Please copy out all lines of the entries that contain the word "thumb".

### Data records

• • • • • • •

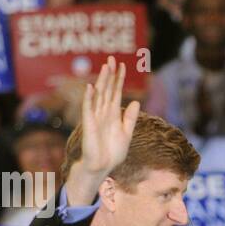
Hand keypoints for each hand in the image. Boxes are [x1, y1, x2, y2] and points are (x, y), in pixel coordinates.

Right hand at [67, 56, 139, 204]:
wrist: (102, 167)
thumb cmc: (112, 152)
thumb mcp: (126, 134)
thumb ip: (130, 118)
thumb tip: (137, 102)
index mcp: (113, 114)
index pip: (116, 92)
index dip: (119, 79)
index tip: (123, 65)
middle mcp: (103, 112)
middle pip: (107, 89)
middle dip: (110, 74)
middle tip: (112, 59)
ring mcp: (95, 117)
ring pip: (99, 95)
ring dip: (102, 81)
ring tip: (106, 67)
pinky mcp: (89, 124)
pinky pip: (88, 108)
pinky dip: (89, 98)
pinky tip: (91, 87)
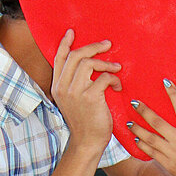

• • • • • • •

### Written solution
thumb cmc: (112, 152)
thumb mcp: (126, 134)
thumb ip: (130, 118)
thumb tip: (137, 102)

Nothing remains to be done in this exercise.